On the other hand, because it leads to a conclusion about how many turns were made, the term Monodromy appears. Although the endpoints of the lifts are continuous, the number of rotations is an integer, thus revealing a Singularity. Instead of being curious about what monodromy means, just accept this as what’s referred to as monodromy.

Proof

Homotopy Lifting Property: A continuous function $F : I^{2} \to S^{1}$ has a lift $\widetilde{F} : I^{2} \to \mathbb{R}$. In particular, given $x_{0} \in S^{1}$ and $\widetilde{x}_{0} \in p^{-1} \left( x_{0} \right)$, $\widetilde{F} \left( 0 , 0 \right) = \widetilde{x}_{0}$ that is $\widetilde{F}$ exists uniquely.

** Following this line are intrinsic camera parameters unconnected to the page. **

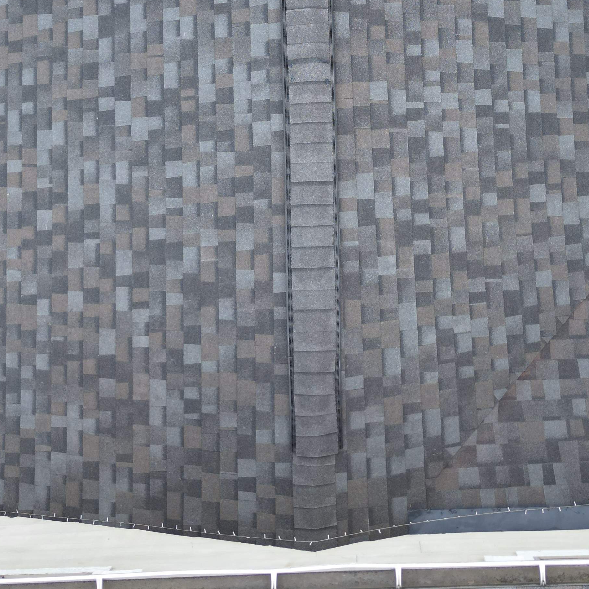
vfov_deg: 35.2
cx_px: 371
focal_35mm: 47
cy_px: 141
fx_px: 905
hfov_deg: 35.8
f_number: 1.7
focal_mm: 6.72
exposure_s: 1/80
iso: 100
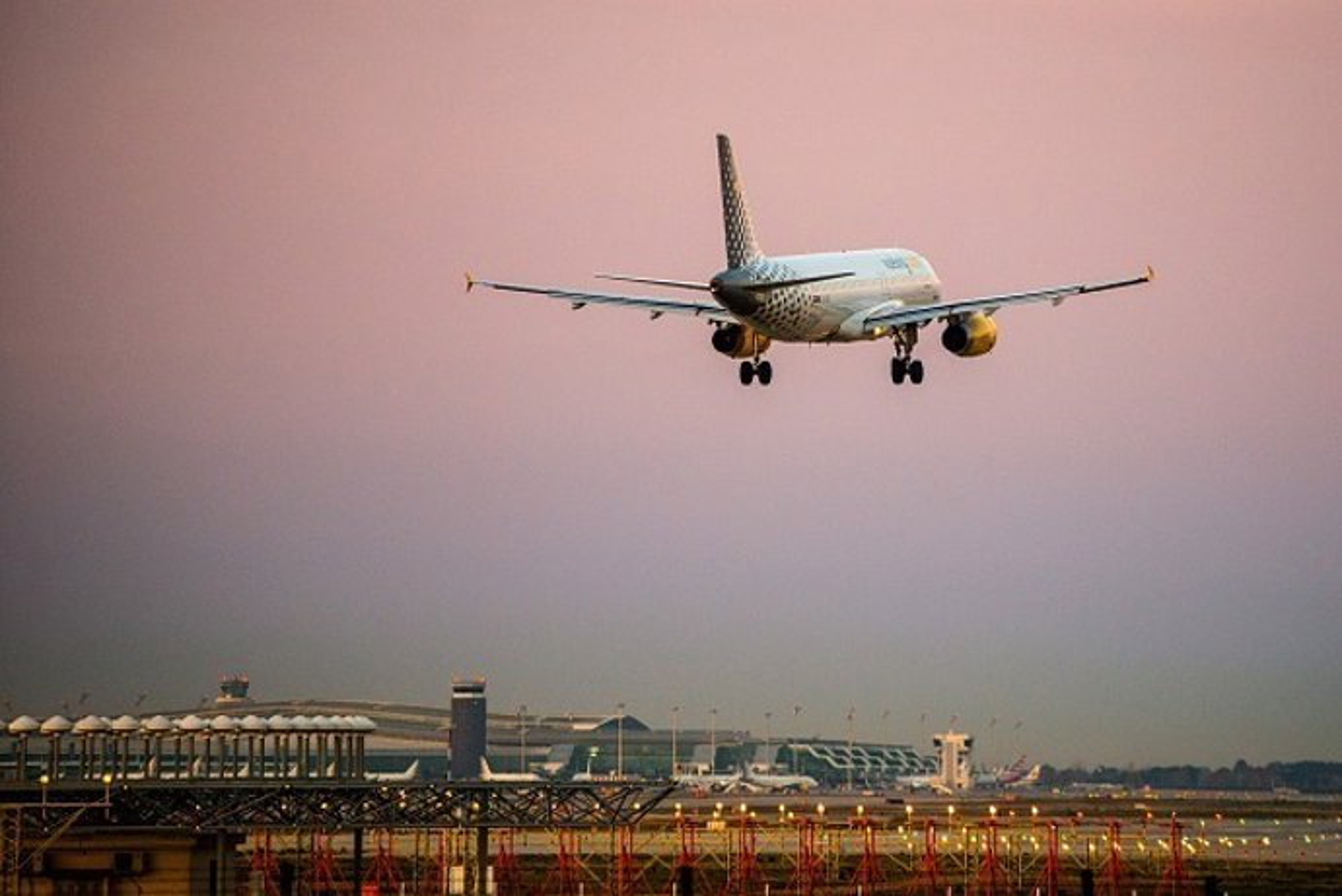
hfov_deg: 11.4
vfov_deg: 7.6
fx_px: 6714
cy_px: 448
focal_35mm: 180
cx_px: 671
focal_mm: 180
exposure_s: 1/1250
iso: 1600
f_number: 2.8
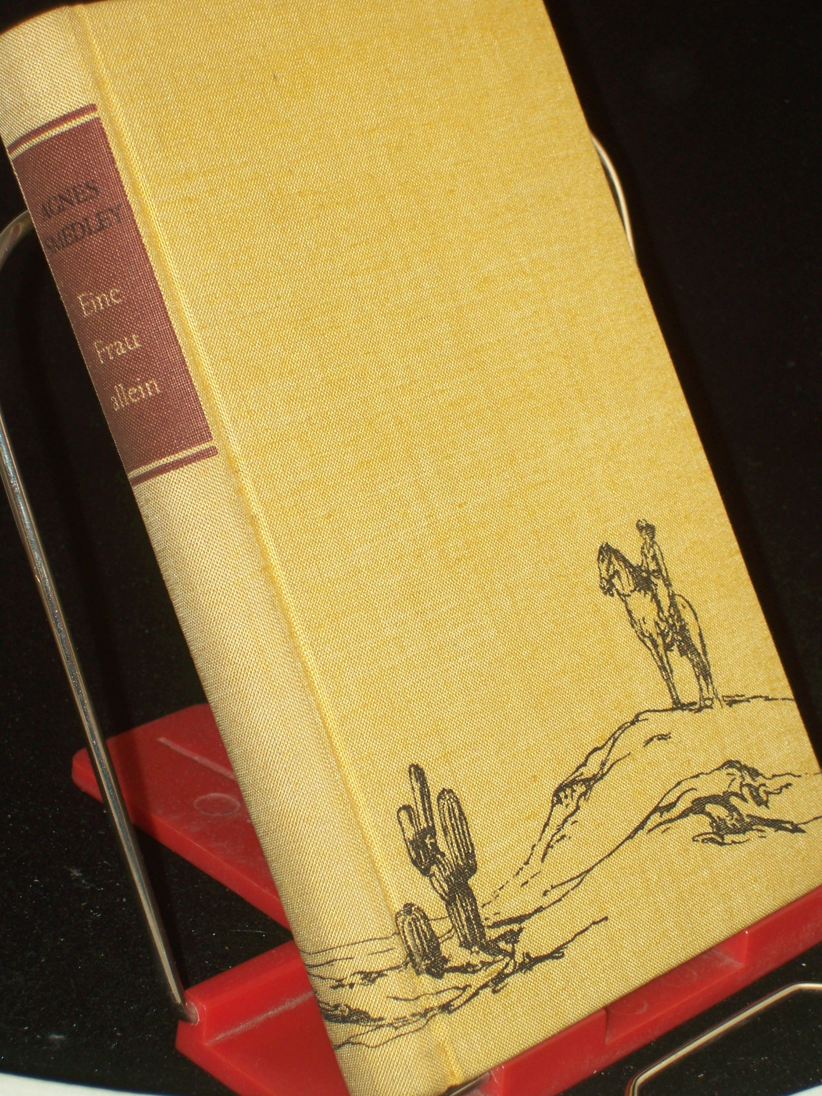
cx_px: 411
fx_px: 3229
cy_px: 548
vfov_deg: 19.3
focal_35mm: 102
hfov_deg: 14.5
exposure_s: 1/100
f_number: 4.6
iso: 80
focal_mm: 16.8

Let the homotopy of $f_{0}$ and $f_{1}$ be $F$. According to the assumption and the Homotopy Lifting Property, a unique lift $\widetilde{F} : I^{2} \to \mathbb{R}$ that is $\widetilde{F} (0,0) = \widetilde{f}_{0} (0) = \widetilde{f}_{1} (0)$ exists. By the definition of homotopic $F(t,s)$, $$ \begin{align*} F (t,0) =& f_{0} (t) \\ F (t,1) =& f_{1} (t) \end{align*} \implies \begin{align*} \widetilde{F} (t,0) =& \widetilde{f}_{0} (t) \\ \widetilde{F} (t,1) =& \widetilde{f}_{1} (t) \end{align*} $$ and since $F(1,t) = f_{0}(1) = f_{1}(1)$, therefore, $\widetilde{F} (1,t)$ is a path from $\widetilde{f}_{0} (1)$ to $\widetilde{f}_{1} (1)$. However, $$ \widetilde{F} (1,t) \in p^{-1} \left( f_{0} (1) \right) \simeq \mathbb{Z} $$ hence, the continuous function $\widetilde{F} (1,t)$, that is, the path $\widetilde{F} (1,t)$, can only be a constant function. Consequently, $\widetilde{f}_{0} (1) = \widetilde{f}_{1} (1)$.


  1. Kosniowski. (1980). A First Course in Algebraic Topology: p139. ↩︎